From zero problems to leading the change
ANKARA - Hürriyet Daily News
A man walks in the Tabab neighborhood near Damascus, which was hit by attacks.Turkey’s relationship with Syria has gone through a dramatic transformation over the last two years. While it was pursuing limitless cooperation with Syria, it is now actively supporting the political and military opposition forces fighting for the fall of the Baath regime. Seeking to make sense of this transformation, analysts raise the provocative question of whether Ankara’s ambitious ‘zero problems with neighbors policy’ has failed.
For several years, Turkey worked to forge friendly relations and spearhead a zone of peace in its neighborhood. To that end, it has undertaken revolutionary initiatives that included attempts towards resolving bilateral disputes, the establishment of high level strategic cooperation councils, removal of visa requirements and plans for establishing free trade zones. Corresponding roughly to the onset of the Arab Spring, however, Turkey has found itself in a turbulent regional environment, which has increasingly pitted it against its neighbors. For critics, Ankara’s ambitious foreign policy has vanished, if not its moment for regional leadership.
What is overlooked is how Turkey’s regional policy is still influenced by the same doctrine, which suggests continuity in Turkish leaders’ approach to the Middle East. The analyses that herald the death of Turkey’s regional policy wrongly assumed that Ankara has still pursued a ‘zero problems with neighbors’ policy in recent years. In fact, even in its heyday, ‘zero problems’ was hardly a policy, strategy or doctrine. It was only one among several principles that have collectively made up Ankara’s regional policy.
There was definitely a doctrine as the centerpiece of Turkey’s regional policies, but it was the ‘central-power’ policy. The central country refers to an actor that is geographically and geo-culturally located at the intersection of different regional systems. Formulating this idea while an academic, Foreign Minister Ahmet Davutoğlu argued that Turkey’s unique position gives it a special central-country role, and as such, Turkey cannot define itself in a defensive manner. As a result, Davutoğlu expects Turkey to play a proactive role in shaping its neighborhood, for Turkey’s security and prosperity at home necessitates the establishment of peaceful and stable orders in the immediate regions that surround it. In 2004, Davutoğlu, as he progressively took charge of the formulation of Turkish foreign policy, listed five principles forming the core of Ankara’s ‘central power’ strategy: the balance between freedom and security; zero problems relationship with neighbors; multi-dimensional foreign policy; a new diplomatic style; and rhythmic diplomacy as the components of Ankara’s new foreign policy.
Today, the challenge is of a different character: the nature of the relationship between the regimes and societies has been at the core of the maintenance of regional order, as these events have immediate repercussions for other regional actors including Turkey. As the disrupted domestic order in transition countries poses threats to the region at large, Turkey’s proactive policy aims at reestablishing domestic order on the basis of democratic principles.
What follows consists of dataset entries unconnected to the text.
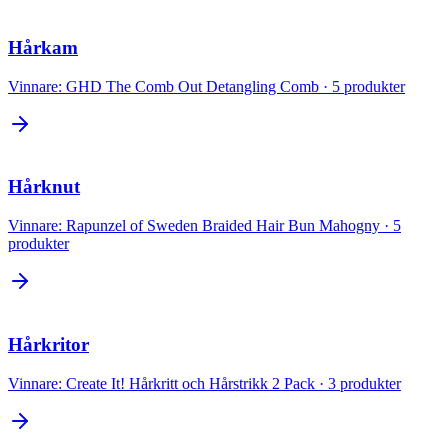
Hårkam
Vinnare:
GHD The Comb Out Detangling Comb
·
5
produkter
Hårknut
Vinnare:
Rapunzel of Sweden Braided Hair Bun Mahogny
·
5
produkter
Hårkritor
Vinnare:
Create It! Hårkritt och Hårstrikk 2 Pack
·
3
produkter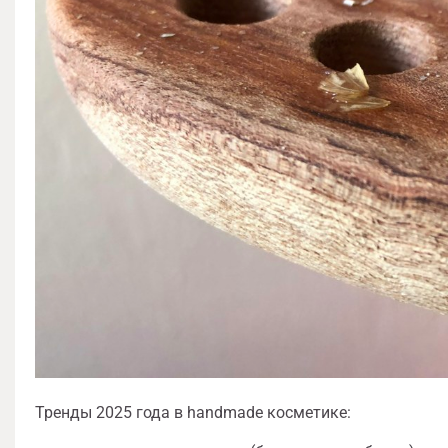
Тренды 2025 года в handmade косметике: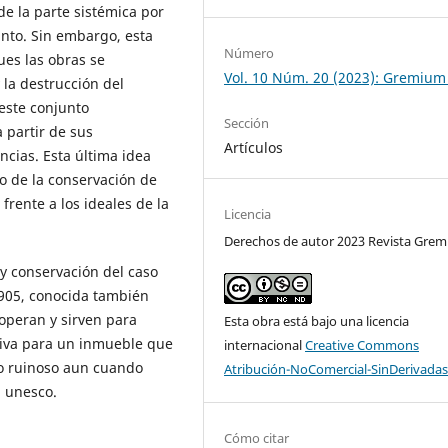
de la parte sistémica por
unto. Sin embargo, esta
Número
ues las obras se
Vol. 10 Núm. 20 (2023): Gremium
 la destrucción del
 este conjunto
Sección
 partir de sus
Artículos
cias. Esta última idea
do de la conservación de
frente a los ideales de la
Licencia
Derechos de autor 2023 Revista Gre
y conservación del caso
1905, conocida también
operan y sirven para
Esta obra está bajo una licencia
tiva para un inmueble que
internacional
Creative Commons
o ruinoso aun cuando
Atribución-NoComercial-SinDerivadas
a unesco.
Cómo citar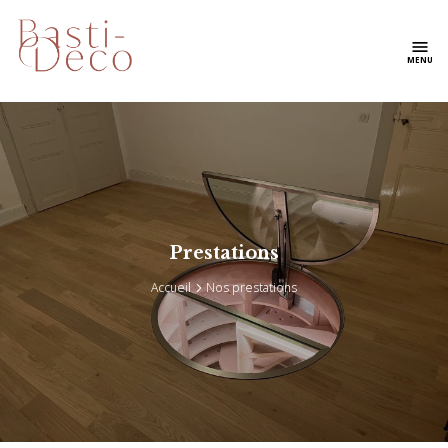
menu
MENU
Prestations
Accueil
Nos prestations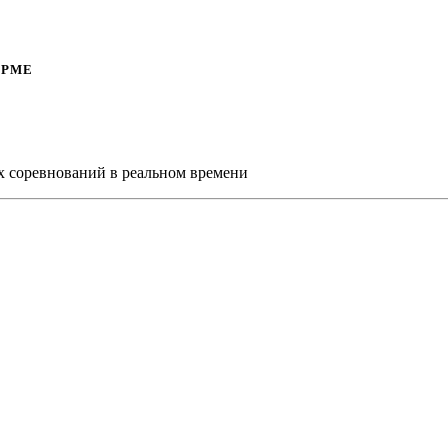
ОРМЕ
х соревнований в реальном времени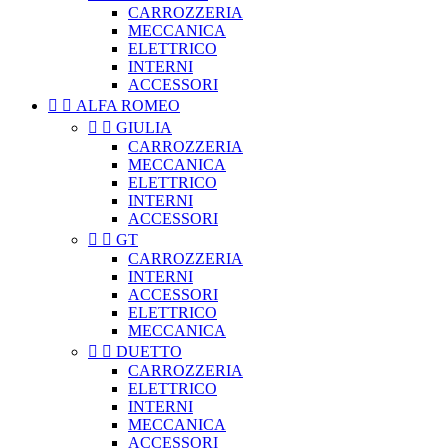
CARROZZERIA
MECCANICA
ELETTRICO
INTERNI
ACCESSORI


ALFA ROMEO


GIULIA
CARROZZERIA
MECCANICA
ELETTRICO
INTERNI
ACCESSORI


GT
CARROZZERIA
INTERNI
ACCESSORI
ELETTRICO
MECCANICA


DUETTO
CARROZZERIA
ELETTRICO
INTERNI
MECCANICA
ACCESSORI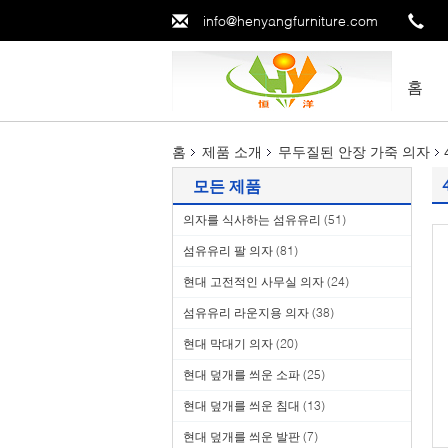
info@henyangfurniture.com
홈
홈
제품 소개
무두질된 안장 가죽 의자
모든 제품
의자를 식사하는 섬유유리
(51)
섬유유리 팔 의자
(81)
현대 고전적인 사무실 의자
(24)
섬유유리 라운지용 의자
(38)
현대 막대기 의자
(20)
현대 덮개를 씌운 소파
(25)
현대 덮개를 씌운 침대
(13)
현대 덮개를 씌운 발판
(7)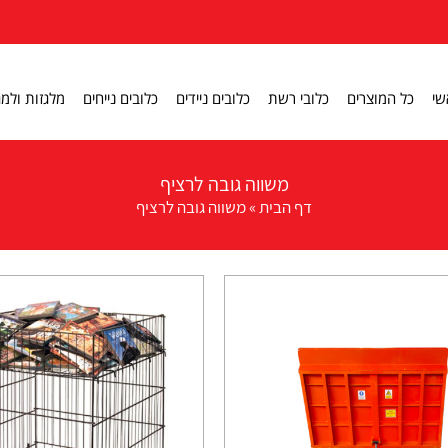
שי
כל המוצרים
כלובי רשת
כלובים ניידים
כלובים נייחים
מלגזות ולמג
משווה גובה לרציף
דף הבית
»
משווה גובה לרציף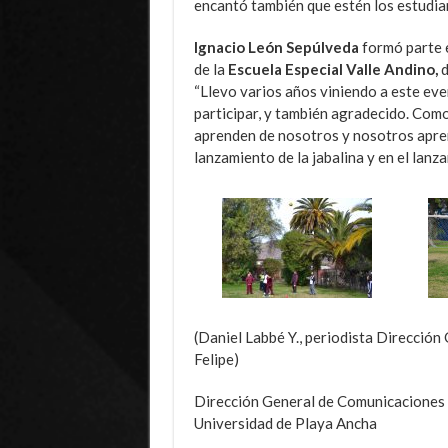
encantó también que estén los estudia
Ignacio León Sepúlveda
formó parte 
de la
Escuela Especial Valle Andino,
d
“Llevo varios años viniendo a este eve
participar, y también agradecido. Como 
aprenden de nosotros y nosotros aprend
lanzamiento de la jabalina y en el lanza
(Daniel Labbé Y., periodista Dirección
Felipe)
Dirección General de Comunicaciones
Universidad de Playa Ancha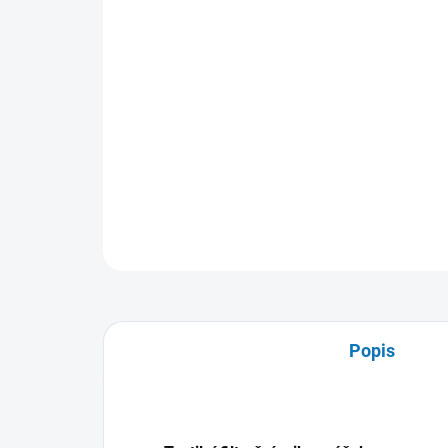
Popis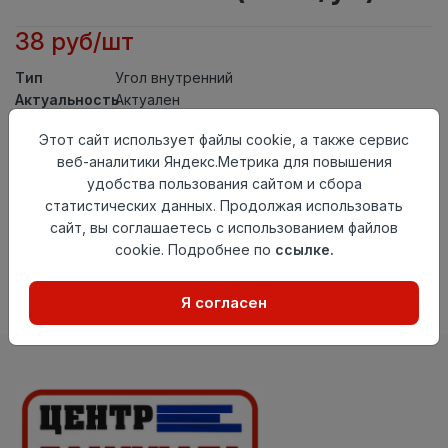
38 руб/шт
Тип
Угол внутренний
Актуальность
Актуален
Материал
ПВХ
Этот сайт использует файлы cookie, а также сервис
Осталось
65 шт
веб-аналитики Яндекс.Метрика для повышения
удобства пользования сайтом и сбора
Добавить в корзину
статистических данных. Продолжая использовать
сайт, вы соглашаетесь с использованием файлов
Внимание! Внешний вид товара может отличаться от
представленного на настоящем сайте. Проверяйте
cookie. Подробнее по
ссылке.
наличие необходимых характеристик и комплектации
в момент приобретения товара.
Я согласен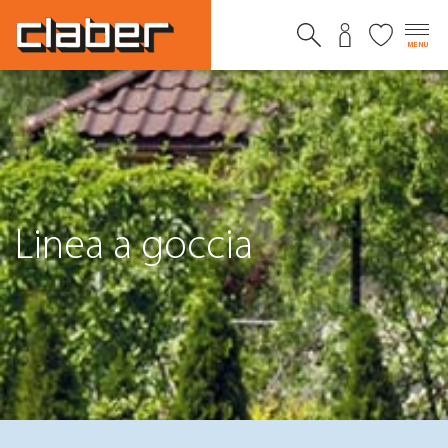
MENU
Linea a goccia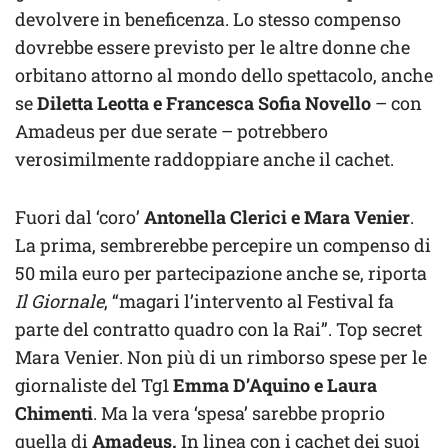
devolvere in beneficenza. Lo stesso compenso
dovrebbe essere previsto per le altre donne che
orbitano attorno al mondo dello spettacolo, anche
se
Diletta Leotta e Francesca Sofia Novello
– con
Amadeus per due serate – potrebbero
verosimilmente raddoppiare anche il cachet.
Fuori dal ‘coro’
Antonella Clerici e Mara Venier
.
La prima, sembrerebbe percepire un compenso di
50 mila euro per partecipazione anche se, riporta
Il Giornale
, “magari l’intervento al Festival fa
parte del contratto quadro con la Rai”. Top secret
Mara Venier. Non più di un rimborso spese per le
giornaliste del Tg1
Emma D’Aquino e Laura
Chimenti
. Ma la vera ‘spesa’ sarebbe proprio
quella di
Amadeus.
In linea con i cachet dei suoi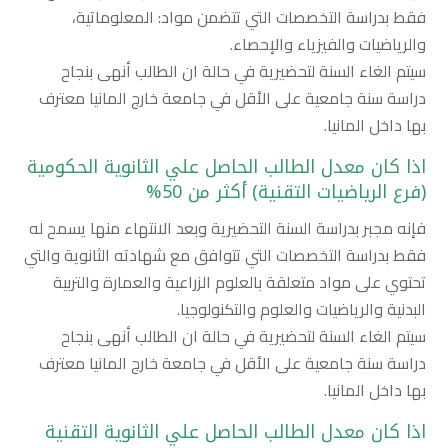
فقط بدراسة التخصصات التي تتضمن مواد: المعلوماتية،
والرياضيات والفيزياء والإحصاء.
سيتم الغاء السنة لتحضيرية في حالة ان الطالب أنهى بنجاح
دراسة سنة جامعية على الأقل في جامعة خارج المانيا معترف
بها داخل المانيا.
اذا كان معدل الطالب الحاصل علي الثانوية الحكومية
(فرع الرياضيات التقنية) أكثر من 50%
فإنه مجبر بدراسة السنة التحضيرية وبعد الانتهاء منها يسمح له
فقط بدراسة التخصصات التي تتوافق مع شهادته الثانوية والتي
تحتوي على مواد متعلقة بالعلوم الزراعية والعمارة والتربية
البدنية والرياضيات والعلوم والتكنولوجيا.
سيتم الغاء السنة لتحضيرية في حالة ان الطالب أنهى بنجاح
دراسة سنة جامعية على الأقل في جامعة خارج المانيا معترف
بها داخل المانيا.
اذا كان معدل الطالب الحاصل علي الثانوية التقنية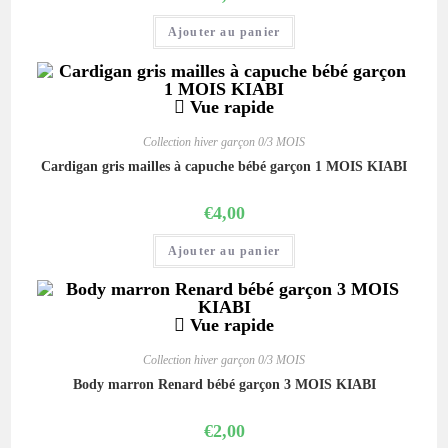
Ajouter au panier
Vue rapide
Collection hiver garçon 0/3 MOIS
Cardigan gris mailles à capuche bébé garçon 1 MOIS KIABI
€
4,00
Ajouter au panier
Vue rapide
Collection hiver garçon 0/3 MOIS
Body marron Renard bébé garçon 3 MOIS KIABI
€
2,00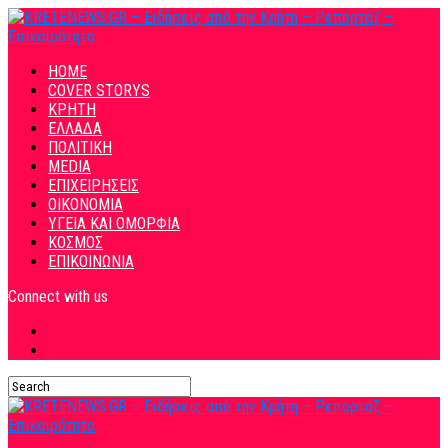
HOME
COVER STORYS
ΚΡΗΤΗ
ΕΛΛΑΔΑ
ΠΟΛΙΤΙΚΗ
MEDIA
ΕΠΙΧΕΙΡΗΣΕΙΣ
ΟΙΚΟΝΟΜΙΑ
ΥΓΕΙΑ ΚΑΙ ΟΜΟΡΦΙΑ
ΚΟΣΜΟΣ
ΕΠΙΚΟΙΝΩΝΙΑ
Connect with us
Such a transformation is only normal given the changing nature of the threats to the regional order. In coming years, the main litmus test for Turkey will be its ability to assist the formation of functioning state apparatus in the countries undergoing transition that can meet the economic and political demands of their people and establish domestic order. In this endeavor, there still remain major limitations on Turkey’s ability to manage the new regional transformation in the Middle East and North Africa in the wake of the uprisings.